• _REQUIREMENT_: In your copy, drop the images and return each record exactly as it stands.

• _INFORMATION PROVIDED_:
====
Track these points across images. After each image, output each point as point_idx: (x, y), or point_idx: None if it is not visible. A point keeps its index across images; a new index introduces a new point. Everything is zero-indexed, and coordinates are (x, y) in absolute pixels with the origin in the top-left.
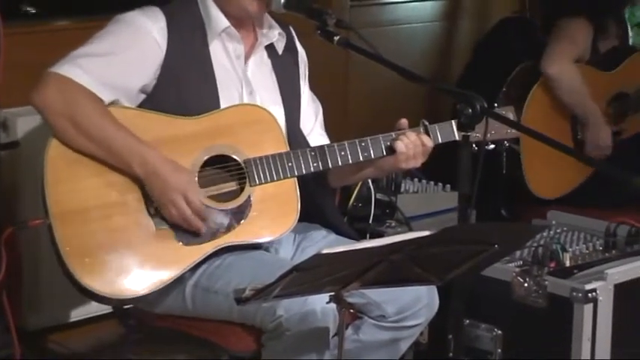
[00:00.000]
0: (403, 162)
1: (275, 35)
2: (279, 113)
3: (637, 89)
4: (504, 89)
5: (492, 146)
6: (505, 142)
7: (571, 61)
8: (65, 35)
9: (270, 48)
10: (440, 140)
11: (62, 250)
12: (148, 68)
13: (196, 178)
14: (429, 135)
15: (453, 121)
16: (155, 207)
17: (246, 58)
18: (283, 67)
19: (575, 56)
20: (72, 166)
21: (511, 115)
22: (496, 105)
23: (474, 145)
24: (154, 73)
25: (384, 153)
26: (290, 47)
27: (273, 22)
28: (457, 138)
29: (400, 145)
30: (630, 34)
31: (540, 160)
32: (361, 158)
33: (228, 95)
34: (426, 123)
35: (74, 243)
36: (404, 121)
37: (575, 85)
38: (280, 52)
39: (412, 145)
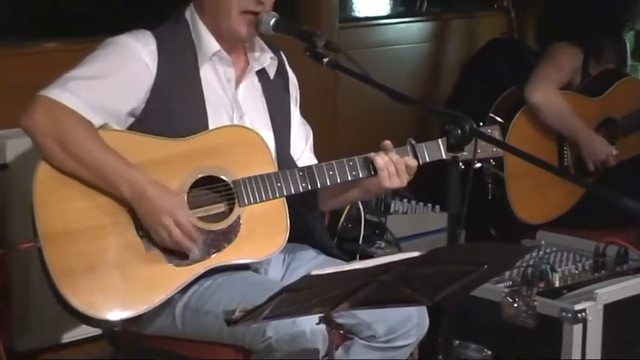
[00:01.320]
0: (386, 180)
1: (267, 60)
2: (269, 137)
3: (625, 115)
4: (490, 114)
5: (478, 165)
6: (491, 160)
7: (555, 89)
8: (55, 57)
9: (261, 72)
10: (427, 159)
11: (52, 271)
12: (137, 91)
13: (185, 199)
14: (416, 154)
15: (440, 140)
16: (145, 228)
17: (238, 82)
18: (274, 92)
19: (560, 82)
20: (61, 188)
21: (497, 134)
22: (482, 124)
23: (461, 165)
24: (143, 96)
25: (373, 172)
26: (281, 72)
27: (265, 46)
28: (444, 157)
29: (379, 162)
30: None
31: (525, 186)
32: (349, 178)
33: (217, 118)
34: (413, 142)
35: (63, 265)
36: (388, 143)
37: (559, 112)
38: (272, 76)
39: (391, 161)
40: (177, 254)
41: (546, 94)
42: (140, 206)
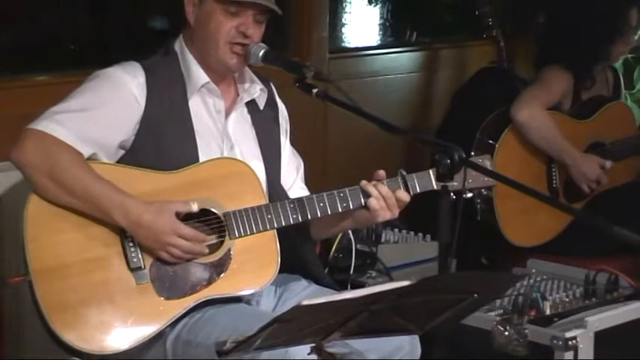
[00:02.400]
0: (378, 215)
1: (257, 91)
2: (259, 168)
3: (614, 142)
4: (478, 136)
5: (470, 195)
6: (483, 190)
7: (541, 107)
8: (44, 90)
9: (251, 103)
10: (418, 190)
11: (42, 306)
12: (126, 124)
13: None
14: (407, 184)
15: (431, 171)
16: (136, 261)
17: (227, 113)
18: (264, 123)
19: (548, 103)
20: (52, 220)
21: (488, 164)
22: (472, 153)
23: (452, 194)
24: (132, 128)
25: (363, 203)
26: (271, 103)
27: (254, 77)
28: (435, 187)
29: (371, 201)
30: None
31: (514, 207)
32: (340, 209)
33: (207, 150)
34: (404, 173)
35: (54, 299)
36: (381, 173)
37: (545, 130)
38: (262, 107)
39: (381, 196)
40: (168, 287)
41: (532, 112)
42: (138, 233)
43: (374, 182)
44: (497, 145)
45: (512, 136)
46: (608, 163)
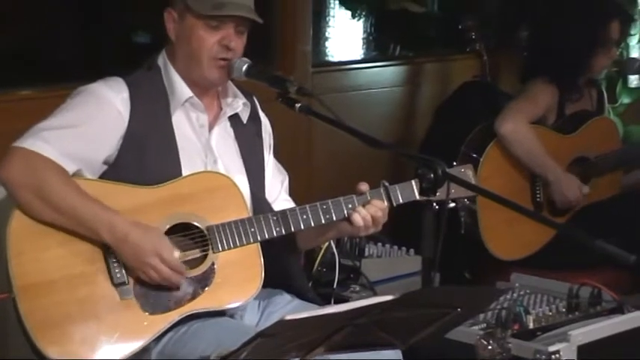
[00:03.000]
0: (362, 232)
1: (239, 105)
2: (243, 182)
3: (598, 155)
4: (463, 149)
5: (453, 204)
6: (466, 199)
7: (525, 121)
8: (29, 105)
9: (234, 117)
10: (400, 200)
11: (27, 323)
12: (110, 139)
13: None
14: (389, 195)
15: (414, 181)
16: (119, 276)
17: (210, 127)
18: (247, 137)
19: (532, 117)
20: (35, 237)
21: (470, 173)
22: (455, 163)
23: (434, 205)
24: (116, 143)
25: (346, 215)
26: (254, 117)
27: (238, 92)
28: (418, 198)
29: (357, 219)
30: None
31: (498, 219)
32: (323, 221)
33: (191, 165)
34: (386, 184)
35: (39, 315)
36: (364, 186)
37: (529, 144)
38: (245, 121)
39: (369, 216)
40: (152, 302)
41: (516, 125)
42: (123, 251)
43: (358, 207)
44: (481, 159)
45: (496, 150)
46: (585, 189)
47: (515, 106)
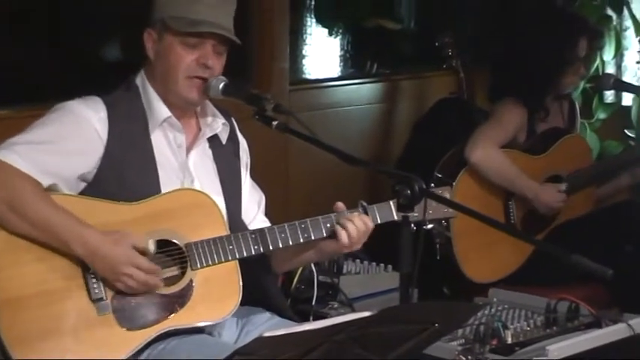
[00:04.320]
0: (346, 247)
1: (219, 126)
2: (219, 204)
3: (571, 173)
4: (436, 174)
5: (430, 225)
6: (443, 221)
7: (495, 146)
8: (5, 124)
9: (213, 138)
10: (379, 221)
11: (4, 337)
12: (87, 158)
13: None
14: (367, 215)
15: (392, 202)
16: (97, 292)
17: (189, 148)
18: (225, 158)
19: (501, 141)
20: (13, 252)
21: (448, 195)
22: (432, 185)
23: (412, 225)
24: (94, 162)
25: (324, 234)
26: (232, 137)
27: (217, 112)
28: (396, 218)
29: (343, 236)
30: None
31: (472, 245)
32: (301, 240)
33: (169, 184)
34: (365, 204)
35: (16, 331)
36: (340, 205)
37: (501, 169)
38: (224, 142)
39: (356, 230)
40: (130, 318)
41: (485, 152)
42: (96, 263)
43: (345, 219)
44: (454, 185)
45: (468, 176)
46: (564, 185)
47: (484, 132)
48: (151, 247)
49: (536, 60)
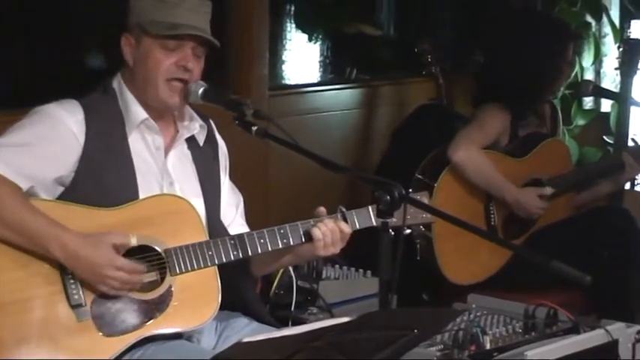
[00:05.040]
0: (321, 249)
1: (196, 128)
2: (199, 205)
3: (551, 178)
4: (417, 175)
5: (408, 231)
6: (421, 226)
7: (478, 148)
8: None
9: (191, 140)
10: (357, 226)
11: None
12: (65, 160)
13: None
14: (346, 221)
15: (370, 207)
16: (77, 297)
17: (167, 150)
18: (203, 160)
19: (484, 143)
20: None
21: (426, 200)
22: (411, 190)
23: (391, 231)
24: (71, 165)
25: (303, 240)
26: (210, 139)
27: (194, 114)
28: (374, 224)
29: (317, 233)
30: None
31: (453, 247)
32: (280, 245)
33: (147, 187)
34: (343, 209)
35: None
36: (322, 210)
37: (482, 170)
38: (201, 144)
39: (329, 232)
40: (109, 324)
41: (468, 152)
42: (76, 266)
43: (319, 219)
44: (435, 186)
45: (450, 178)
46: (548, 190)
47: (467, 133)
48: (133, 241)
49: (527, 65)
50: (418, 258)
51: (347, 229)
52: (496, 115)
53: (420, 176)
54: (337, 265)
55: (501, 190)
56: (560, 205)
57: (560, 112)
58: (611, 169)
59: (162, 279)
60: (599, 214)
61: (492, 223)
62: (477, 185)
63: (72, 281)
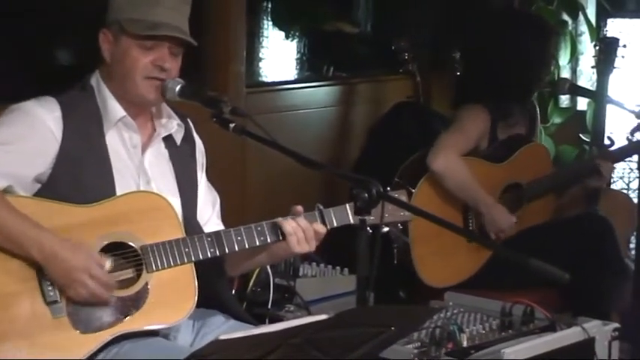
====
• _RESULT BELOW_:
Track these points across images. After each image, output each point as point_idx: (x, y), or point_idx: None if it is not visible. A point keeps its index across images; a new index introduces a new point. Everything is zero-indexed, and coordinates are (x, y) in absolute pixels with the origin in the top-left.
[00:00.000]
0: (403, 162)
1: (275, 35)
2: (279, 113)
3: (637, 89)
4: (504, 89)
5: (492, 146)
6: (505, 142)
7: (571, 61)
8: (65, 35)
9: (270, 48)
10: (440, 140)
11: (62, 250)
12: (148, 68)
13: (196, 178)
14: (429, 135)
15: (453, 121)
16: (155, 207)
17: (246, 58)
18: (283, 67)
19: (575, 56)
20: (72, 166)
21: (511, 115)
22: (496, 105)
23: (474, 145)
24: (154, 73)
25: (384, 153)
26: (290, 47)
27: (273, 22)
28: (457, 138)
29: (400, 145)
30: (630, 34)
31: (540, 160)
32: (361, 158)
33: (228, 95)
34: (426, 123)
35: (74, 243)
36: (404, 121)
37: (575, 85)
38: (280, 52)
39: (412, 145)
[00:01.320]
0: (386, 180)
1: (267, 60)
2: (269, 137)
3: (625, 115)
4: (490, 114)
5: (478, 165)
6: (491, 160)
7: (555, 89)
8: (55, 57)
9: (261, 72)
10: (427, 159)
11: (52, 271)
12: (137, 91)
13: (185, 199)
14: (416, 154)
15: (440, 140)
16: (145, 228)
17: (238, 82)
18: (274, 92)
19: (560, 82)
20: (61, 188)
21: (497, 134)
22: (482, 124)
23: (461, 165)
24: (143, 96)
25: (373, 172)
26: (281, 72)
27: (265, 46)
28: (444, 157)
29: (379, 162)
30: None
31: (525, 186)
32: (349, 178)
33: (217, 118)
34: (413, 142)
35: (63, 265)
36: (388, 143)
37: (559, 112)
38: (272, 76)
39: (391, 161)
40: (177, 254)
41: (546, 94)
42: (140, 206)
[00:02.400]
0: (378, 215)
1: (257, 91)
2: (259, 168)
3: (614, 142)
4: (478, 136)
5: (470, 195)
6: (483, 190)
7: (541, 107)
8: (44, 90)
9: (251, 103)
10: (418, 190)
11: (42, 306)
12: (126, 124)
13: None
14: (407, 184)
15: (431, 171)
16: (136, 261)
17: (227, 113)
18: (264, 123)
19: (548, 103)
20: (52, 220)
21: (488, 164)
22: (472, 153)
23: (452, 194)
24: (132, 128)
25: (363, 203)
26: (271, 103)
27: (254, 77)
28: (435, 187)
29: (371, 201)
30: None
31: (514, 207)
32: (340, 209)
33: (207, 150)
34: (404, 173)
35: (54, 299)
36: (381, 173)
37: (545, 130)
38: (262, 107)
39: (381, 196)
40: (168, 287)
41: (532, 112)
42: (138, 233)
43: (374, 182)
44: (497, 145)
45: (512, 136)
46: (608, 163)
[00:03.000]
0: (362, 232)
1: (239, 105)
2: (243, 182)
3: (598, 155)
4: (463, 149)
5: (453, 204)
6: (466, 199)
7: (525, 121)
8: (29, 105)
9: (234, 117)
10: (400, 200)
11: (27, 323)
12: (110, 139)
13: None
14: (389, 195)
15: (414, 181)
16: (119, 276)
17: (210, 127)
18: (247, 137)
19: (532, 117)
20: (35, 237)
21: (470, 173)
22: (455, 163)
23: (434, 205)
24: (116, 143)
25: (346, 215)
26: (254, 117)
27: (238, 92)
28: (418, 198)
29: (357, 219)
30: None
31: (498, 219)
32: (323, 221)
33: (191, 165)
34: (386, 184)
35: (39, 315)
36: (364, 186)
37: (529, 144)
38: (245, 121)
39: (369, 216)
40: (152, 302)
41: (516, 125)
42: (123, 251)
43: (358, 207)
44: (481, 159)
45: (496, 150)
46: (585, 189)
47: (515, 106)
[00:04.320]
0: (346, 247)
1: (219, 126)
2: (219, 204)
3: (571, 173)
4: (436, 174)
5: (430, 225)
6: (443, 221)
7: (495, 146)
8: (5, 124)
9: (213, 138)
10: (379, 221)
11: (4, 337)
12: (87, 158)
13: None
14: (367, 215)
15: (392, 202)
16: (97, 292)
17: (189, 148)
18: (225, 158)
19: (501, 141)
20: (13, 252)
21: (448, 195)
22: (432, 185)
23: (412, 225)
24: (94, 162)
25: (324, 234)
26: (232, 137)
27: (217, 112)
28: (396, 218)
29: (343, 236)
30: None
31: (472, 245)
32: (301, 240)
33: (169, 184)
34: (365, 204)
35: (16, 331)
36: (340, 205)
37: (501, 169)
38: (224, 142)
39: (356, 230)
40: (130, 318)
41: (485, 152)
42: (96, 263)
43: (345, 219)
44: (454, 185)
45: (468, 176)
46: (564, 185)
47: (484, 132)
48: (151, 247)
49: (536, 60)
[00:05.040]
0: (321, 249)
1: (196, 128)
2: (199, 205)
3: (551, 178)
4: (417, 175)
5: (408, 231)
6: (421, 226)
7: (478, 148)
8: None
9: (191, 140)
10: (357, 226)
11: None
12: (65, 160)
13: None
14: (346, 221)
15: (370, 207)
16: (77, 297)
17: (167, 150)
18: (203, 160)
19: (484, 143)
20: None
21: (426, 200)
22: (411, 190)
23: (391, 231)
24: (71, 165)
25: (303, 240)
26: (210, 139)
27: (194, 114)
28: (374, 224)
29: (317, 233)
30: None
31: (453, 247)
32: (280, 245)
33: (147, 187)
34: (343, 209)
35: None
36: (322, 210)
37: (482, 170)
38: (201, 144)
39: (329, 232)
40: (109, 324)
41: (468, 152)
42: (76, 266)
43: (319, 219)
44: (435, 186)
45: (450, 178)
46: (548, 190)
47: (467, 133)
48: (133, 241)
49: (527, 65)
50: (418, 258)
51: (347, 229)
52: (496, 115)
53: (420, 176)
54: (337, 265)
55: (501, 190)
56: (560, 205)
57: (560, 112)
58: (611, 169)
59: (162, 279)
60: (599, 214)
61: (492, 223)
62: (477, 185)
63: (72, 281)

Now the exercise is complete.